Retour épistémique sur la distinction entre connaissances codifiées et connaissances tacites : du transfert à la co-production de connaissances tacites

La problématique retenue jusqu’ici du transfert des connaissances, de leur circulation, leur absorption, leur diffusion, ne permet pas, par définition, de pointer les spécificités des relations de réseau autour des connaissances tacites. C’est qu’en fait, il faut distinguer les activités de la firme en tant que « processeur d’information » des activités en termes de « processeur de connaissances » comme nous y invite Fransman (1994) qui suggère d’éviter le tight-coupling entre information et connaissance.
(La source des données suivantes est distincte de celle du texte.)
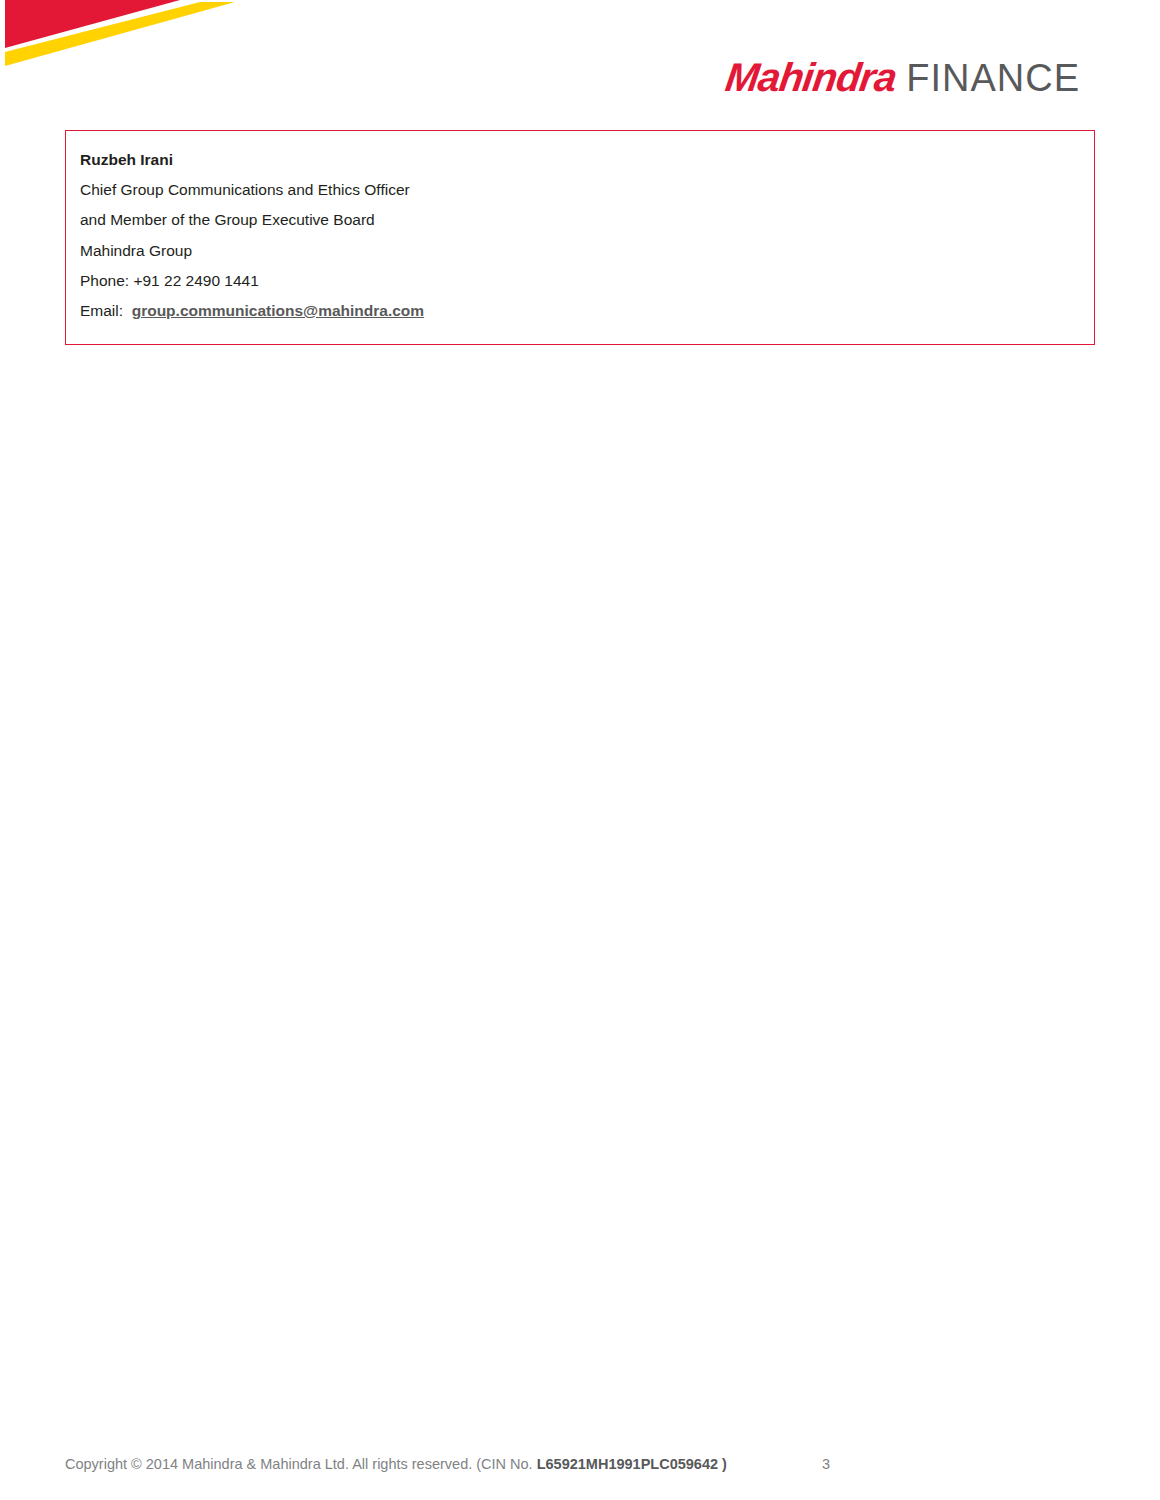Mahindra FINANCE
Ruzbeh Irani
Chief Group Communications and Ethics Officer
and Member of the Group Executive Board
Mahindra Group
Phone: +91 22 2490 1441
Email: group.communications@mahindra.com
Copyright © 2014 Mahindra & Mahindra Ltd. All rights reserved. (CIN No. L65921MH1991PLC059642 ) 3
La littérature sur l’architecture des innovations (Hagardon, 2002), sur la trajectoire cognitive dont elles résultent (Von Krogh, 2003; Nonaka et alii, 2006), en fait le produit de l’articulation de connaissances préexistantes et combinées par l’innovateur, et suppose par conséquent des connaissances créées de manière séquentielle : on absorbe des connaissances créées en t-1, on diffuse des connaissances qui seront absorbées en t+1. Le réseau social chez Hagardon, la spirale de transformation de connaissances tacites en connaissances codifiées chez Nonaka et Takeuchi, servent à faire la synthèse de connaissances produites en t-1. Cependant, cette approche ne s’articule pas de manière satisfaisante avec une distinction rigoureuse entre connaissances codifiées et connaissances tacites. On ne voit pas notamment le rôle précis de la proximité située au sein des réseaux dans le cas de connaissances tacites par rapport à des connaissances codifiées.

Les connaissances codifiées, grâce au support (matériel, technique, langagier, informatique…) de leur code, sont transférables. L’approche séquentielle de leur circulation-recombinaison, débouchant sur de nouvelles connaissances, est justifiée. D’un point de vue méthodologique par conséquent, l’étude des citations de brevets permet effectivement de retracer leurs flux.

En revanche, comme le montre Tsoukas (2003), les connaissances tacites ne s’approprient pas, ne se transfèrent pas, ne se convertissent pas. Elles se manifestent dans des contextes, sont co-produites par des acteurs qui s’y rencontrent, et sont en perpétuelle formation-reformation. Elles restent donc tacites, accompagnant, renforçant la production de connaissances codifiées, mais elles n’entrent pas dans un processus de conversion en connaissances codifiées. Cela ne dispense pas les acteurs de travailler à améliorer les dispositifs susceptibles de les produire (par de meilleures interactions sociales, relevant du care, selon Von Krogh, 2003), mais il serait illusoire de vouloir « opérationnaliser » les connaissances tacites en les rendant « plus codifiées » (Tsoukas, 2003).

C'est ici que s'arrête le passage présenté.